If the +XFS_SB_FEAT_INCOMPAT_ZONED+ feature is enabled, the real time device
uses an entirely different space allocator.  This features does not use the
xref:Real-Time_Bitmap_Inode[Free Space Bitmap Inode] and
xref:Real-Time_Summary_Inode[Free Space Summary Inode].
Instead, writes to the storage hardware must always occur sequentially
from the start to the end of a rtgroup.  To support this requirement,
file data are always written out of place using the so called copy on write
or COW write path (which actually just redirects on write and never copies).

When an rtgroup runs out of space to write, free space is reclaimed by
copying and remapping still valid data from the full rtgroups into
another rtgroup.  Once the rtgroup is empty, it is written to from the
beginning again.  For this, the
xref:Real_time_Reverse_Mapping_Btree[Reverse-Mapping B+tree] is required.

For storage hardware that supports hardware zones, each rtgroup is mapped
to exactly one zone.  When a file system is created on a a zoned storage
device that does support conventional (aka random writable) zones at the
beginning of the LBA space, those zones are used for the xfs data device
(which in this case is primarily used for metadata), and the zoned requiring
sequential writes are presented as the real-time device.  When an external
real-time device is used, rtgroups might also map to conventional zones.

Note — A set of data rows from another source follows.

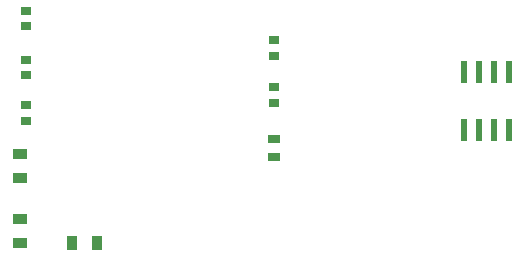
<source format=gbr>
%TF.GenerationSoftware,Altium Limited,Altium Designer,24.7.2 (38)*%
G04 Layer_Color=8421504*
%FSLAX45Y45*%
%MOMM*%
%TF.SameCoordinates,C0304756-74E1-48AD-9E84-610300F6E2F7*%
%TF.FilePolarity,Positive*%
%TF.FileFunction,Paste,Top*%
%TF.Part,Single*%
G01*
G75*
%TA.AperFunction,SMDPad,CuDef*%
%ADD10R,1.20620X0.95620*%
%ADD11R,0.85000X0.75000*%
%ADD12R,0.95620X1.20620*%
%ADD13R,0.55880X1.98120*%
%ADD14R,1.00000X0.75000*%
D10*
X-2349998Y-852498D02*
D03*
Y-647500D02*
D03*
Y-302502D02*
D03*
Y-97498D02*
D03*
D11*
X-2300000Y700001D02*
D03*
Y569999D02*
D03*
Y1115001D02*
D03*
Y984999D02*
D03*
Y314998D02*
D03*
Y185001D02*
D03*
X-200000Y735002D02*
D03*
Y864999D02*
D03*
Y335003D02*
D03*
Y465000D02*
D03*
D12*
X-1697497Y-849999D02*
D03*
X-1902501D02*
D03*
D13*
X1409502Y596379D02*
D03*
X1536502D02*
D03*
X1663502D02*
D03*
X1790502D02*
D03*
Y103619D02*
D03*
X1663502D02*
D03*
X1536502D02*
D03*
X1409502D02*
D03*
D14*
X-200000Y-125001D02*
D03*
Y25001D02*
D03*
%TF.MD5,1b55c56a1a30e959407b99cfc490bba2*%
M02*

</source>
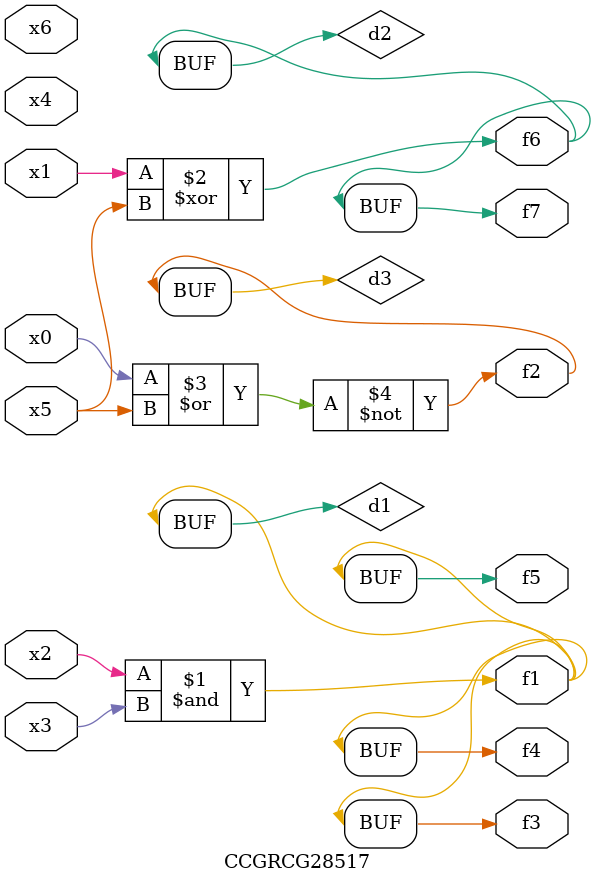
<source format=v>
module CCGRCG28517(
	input x0, x1, x2, x3, x4, x5, x6,
	output f1, f2, f3, f4, f5, f6, f7
);

	wire d1, d2, d3;

	and (d1, x2, x3);
	xor (d2, x1, x5);
	nor (d3, x0, x5);
	assign f1 = d1;
	assign f2 = d3;
	assign f3 = d1;
	assign f4 = d1;
	assign f5 = d1;
	assign f6 = d2;
	assign f7 = d2;
endmodule

</source>
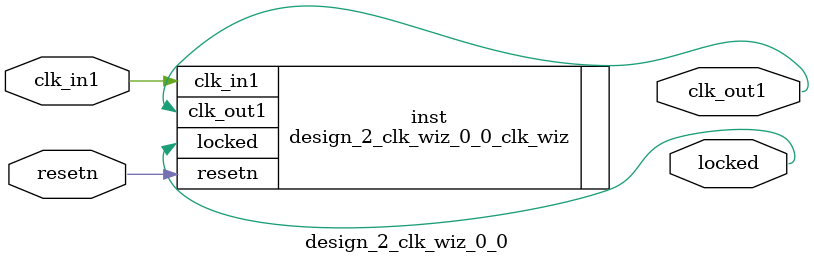
<source format=v>


`timescale 1ps/1ps

(* CORE_GENERATION_INFO = "design_2_clk_wiz_0_0,clk_wiz_v6_0_9_0_0,{component_name=design_2_clk_wiz_0_0,use_phase_alignment=true,use_min_o_jitter=false,use_max_i_jitter=false,use_dyn_phase_shift=false,use_inclk_switchover=false,use_dyn_reconfig=false,enable_axi=0,feedback_source=FDBK_AUTO,PRIMITIVE=MMCM,num_out_clk=1,clkin1_period=10.000,clkin2_period=10.000,use_power_down=false,use_reset=true,use_locked=true,use_inclk_stopped=false,feedback_type=SINGLE,CLOCK_MGR_TYPE=NA,manual_override=false}" *)

module design_2_clk_wiz_0_0 
 (
  // Clock out ports
  output        clk_out1,
  // Status and control signals
  input         resetn,
  output        locked,
 // Clock in ports
  input         clk_in1
 );

  design_2_clk_wiz_0_0_clk_wiz inst
  (
  // Clock out ports  
  .clk_out1(clk_out1),
  // Status and control signals               
  .resetn(resetn), 
  .locked(locked),
 // Clock in ports
  .clk_in1(clk_in1)
  );

endmodule

</source>
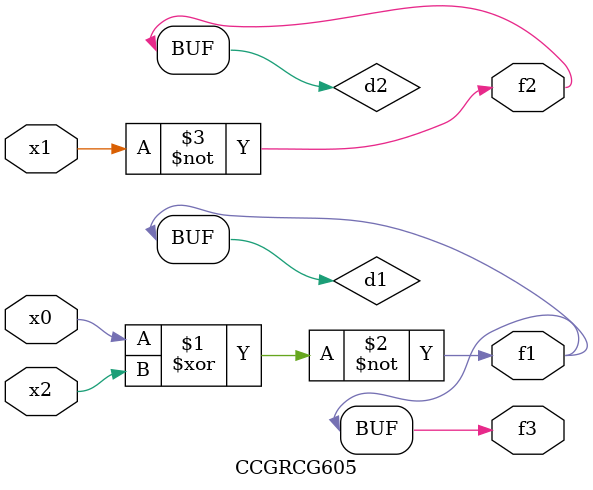
<source format=v>
module CCGRCG605(
	input x0, x1, x2,
	output f1, f2, f3
);

	wire d1, d2, d3;

	xnor (d1, x0, x2);
	nand (d2, x1);
	nor (d3, x1, x2);
	assign f1 = d1;
	assign f2 = d2;
	assign f3 = d1;
endmodule

</source>
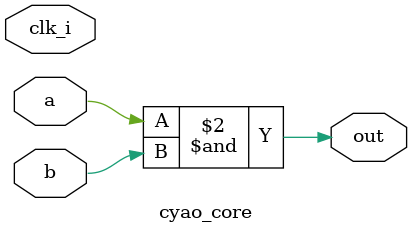
<source format=v>
`default_nettype none

module cyao_core (clk_i, a, b, out);
    input clk_i;
    input a;
    input b;
    output out;
    
    wire clk_i;
    wire a;
    wire b;
    reg out;

    always @(*) begin
        out = a & b;
    end
endmodule

</source>
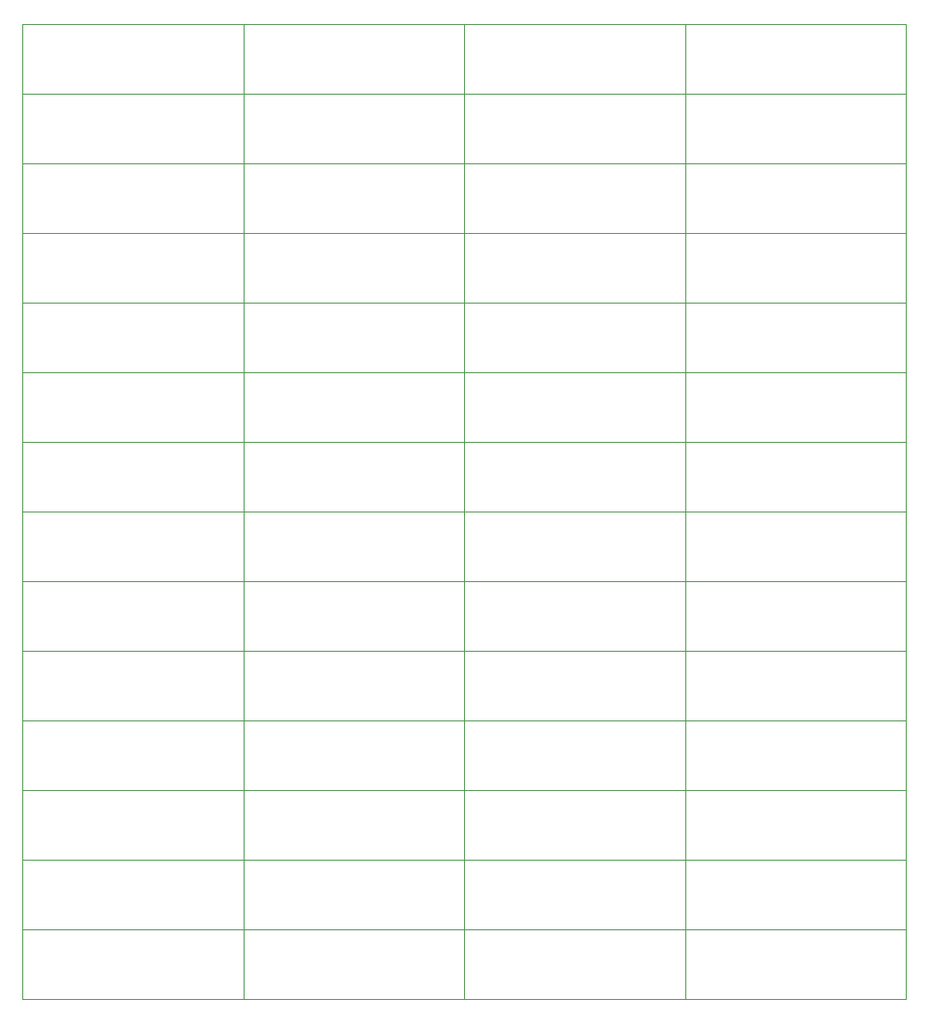
<source format=gbr>
%FSLAX34Y34*%
%MOMM*%
%LNOUTLINE*%
G71*
G01*
%ADD10C, 0.100*%
%LPD*%
G54D10*
X4757Y994708D02*
X214312Y994708D01*
X214312Y928688D01*
X4757Y928688D01*
X4757Y994708D01*
G54D10*
X214307Y994708D02*
X423862Y994708D01*
X423862Y928688D01*
X214307Y928688D01*
X214307Y994708D01*
G54D10*
X423857Y994708D02*
X633412Y994708D01*
X633412Y928688D01*
X423857Y928688D01*
X423857Y994708D01*
G54D10*
X633407Y994708D02*
X842962Y994708D01*
X842962Y928688D01*
X633407Y928688D01*
X633407Y994708D01*
G54D10*
X4757Y928688D02*
X214312Y928688D01*
X214312Y862667D01*
X4757Y862667D01*
X4757Y928688D01*
G54D10*
X214307Y928688D02*
X423862Y928688D01*
X423862Y862667D01*
X214307Y862667D01*
X214307Y928688D01*
G54D10*
X423857Y928688D02*
X633412Y928688D01*
X633412Y862667D01*
X423857Y862667D01*
X423857Y928688D01*
G54D10*
X633407Y928688D02*
X842962Y928688D01*
X842962Y862667D01*
X633407Y862667D01*
X633407Y928688D01*
G54D10*
X4757Y862667D02*
X214312Y862667D01*
X214312Y796647D01*
X4757Y796647D01*
X4757Y862667D01*
G54D10*
X214307Y862667D02*
X423862Y862667D01*
X423862Y796647D01*
X214307Y796647D01*
X214307Y862667D01*
G54D10*
X423857Y862667D02*
X633412Y862667D01*
X633412Y796647D01*
X423857Y796647D01*
X423857Y862667D01*
G54D10*
X633407Y862667D02*
X842962Y862667D01*
X842962Y796647D01*
X633407Y796647D01*
X633407Y862667D01*
G54D10*
X4757Y796647D02*
X214312Y796647D01*
X214312Y730628D01*
X4757Y730628D01*
X4757Y796647D01*
G54D10*
X214307Y796647D02*
X423862Y796647D01*
X423862Y730628D01*
X214307Y730628D01*
X214307Y796647D01*
G54D10*
X423857Y796647D02*
X633412Y796647D01*
X633412Y730628D01*
X423857Y730628D01*
X423857Y796647D01*
G54D10*
X633407Y796647D02*
X842962Y796647D01*
X842962Y730628D01*
X633407Y730628D01*
X633407Y796647D01*
G54D10*
X4757Y730628D02*
X214312Y730628D01*
X214312Y664608D01*
X4757Y664608D01*
X4757Y730628D01*
G54D10*
X214307Y730628D02*
X423862Y730628D01*
X423862Y664608D01*
X214307Y664608D01*
X214307Y730628D01*
G54D10*
X423857Y730628D02*
X633412Y730628D01*
X633412Y664608D01*
X423857Y664608D01*
X423857Y730628D01*
G54D10*
X633407Y730628D02*
X842962Y730628D01*
X842962Y664608D01*
X633407Y664608D01*
X633407Y730628D01*
G54D10*
X4757Y664608D02*
X214312Y664608D01*
X214312Y598588D01*
X4757Y598588D01*
X4757Y664608D01*
G54D10*
X214307Y664608D02*
X423862Y664608D01*
X423862Y598588D01*
X214307Y598588D01*
X214307Y664608D01*
G54D10*
X423857Y664608D02*
X633412Y664608D01*
X633412Y598588D01*
X423857Y598588D01*
X423857Y664608D01*
G54D10*
X633407Y664608D02*
X842962Y664608D01*
X842962Y598588D01*
X633407Y598588D01*
X633407Y664608D01*
G54D10*
X4757Y598588D02*
X214312Y598588D01*
X214312Y532568D01*
X4757Y532568D01*
X4757Y598588D01*
G54D10*
X214307Y598588D02*
X423862Y598588D01*
X423862Y532568D01*
X214307Y532568D01*
X214307Y598588D01*
G54D10*
X423857Y598588D02*
X633412Y598588D01*
X633412Y532568D01*
X423857Y532568D01*
X423857Y598588D01*
G54D10*
X633407Y598588D02*
X842962Y598588D01*
X842962Y532568D01*
X633407Y532568D01*
X633407Y598588D01*
G54D10*
X4757Y532568D02*
X214312Y532568D01*
X214312Y466548D01*
X4757Y466548D01*
X4757Y532568D01*
G54D10*
X214307Y532568D02*
X423862Y532568D01*
X423862Y466548D01*
X214307Y466548D01*
X214307Y532568D01*
G54D10*
X423857Y532568D02*
X633412Y532568D01*
X633412Y466548D01*
X423857Y466548D01*
X423857Y532568D01*
G54D10*
X633407Y532568D02*
X842962Y532568D01*
X842962Y466548D01*
X633407Y466548D01*
X633407Y532568D01*
G54D10*
X4757Y466548D02*
X214312Y466548D01*
X214312Y400528D01*
X4757Y400528D01*
X4757Y466548D01*
G54D10*
X214307Y466548D02*
X423862Y466548D01*
X423862Y400528D01*
X214307Y400528D01*
X214307Y466548D01*
G54D10*
X423857Y466548D02*
X633412Y466548D01*
X633412Y400528D01*
X423857Y400528D01*
X423857Y466548D01*
G54D10*
X633407Y466548D02*
X842962Y466548D01*
X842962Y400528D01*
X633407Y400528D01*
X633407Y466548D01*
G54D10*
X4757Y400528D02*
X214312Y400528D01*
X214312Y334508D01*
X4757Y334508D01*
X4757Y400528D01*
G54D10*
X214307Y400528D02*
X423862Y400528D01*
X423862Y334508D01*
X214307Y334508D01*
X214307Y400528D01*
G54D10*
X423857Y400528D02*
X633412Y400528D01*
X633412Y334508D01*
X423857Y334508D01*
X423857Y400528D01*
G54D10*
X633407Y400528D02*
X842962Y400528D01*
X842962Y334508D01*
X633407Y334508D01*
X633407Y400528D01*
G54D10*
X4757Y334508D02*
X214312Y334508D01*
X214312Y268488D01*
X4757Y268488D01*
X4757Y334508D01*
G54D10*
X214307Y334508D02*
X423862Y334508D01*
X423862Y268488D01*
X214307Y268488D01*
X214307Y334508D01*
G54D10*
X423857Y334508D02*
X633412Y334508D01*
X633412Y268488D01*
X423857Y268488D01*
X423857Y334508D01*
G54D10*
X633407Y334508D02*
X842962Y334508D01*
X842962Y268488D01*
X633407Y268488D01*
X633407Y334508D01*
G54D10*
X4757Y268488D02*
X214312Y268488D01*
X214312Y202468D01*
X4757Y202468D01*
X4757Y268488D01*
G54D10*
X214307Y268488D02*
X423862Y268488D01*
X423862Y202468D01*
X214307Y202468D01*
X214307Y268488D01*
G54D10*
X423857Y268488D02*
X633412Y268488D01*
X633412Y202468D01*
X423857Y202468D01*
X423857Y268488D01*
G54D10*
X633407Y268488D02*
X842962Y268488D01*
X842962Y202468D01*
X633407Y202468D01*
X633407Y268488D01*
G54D10*
X4757Y202468D02*
X214312Y202468D01*
X214312Y136448D01*
X4757Y136448D01*
X4757Y202468D01*
G54D10*
X214307Y202468D02*
X423862Y202468D01*
X423862Y136448D01*
X214307Y136448D01*
X214307Y202468D01*
G54D10*
X423857Y202468D02*
X633412Y202468D01*
X633412Y136448D01*
X423857Y136448D01*
X423857Y202468D01*
G54D10*
X633407Y202468D02*
X842962Y202468D01*
X842962Y136448D01*
X633407Y136448D01*
X633407Y202468D01*
G54D10*
X4757Y136448D02*
X214312Y136448D01*
X214312Y70428D01*
X4757Y70428D01*
X4757Y136448D01*
G54D10*
X214307Y136448D02*
X423862Y136448D01*
X423862Y70428D01*
X214307Y70428D01*
X214307Y136448D01*
G54D10*
X423857Y136448D02*
X633412Y136448D01*
X633412Y70428D01*
X423857Y70428D01*
X423857Y136448D01*
G54D10*
X633407Y136448D02*
X842962Y136448D01*
X842962Y70428D01*
X633407Y70428D01*
X633407Y136448D01*
M02*

</source>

Filesystems with a zoned real-time device by default use the real-time device
for all data, and the data device only for metadata, which makes the
terminology a bit confusing.  But this is merely the default setting.  Like
any other filesystem with a realtime volume, the +XFS_DIFLAG_REALTIME+ flag
can be cleared on an empty regular file to target the data device; and the
+XFS_DIFLAG_RTINHERIT+ flag can be cleared on a directory so that new
children will target the data device.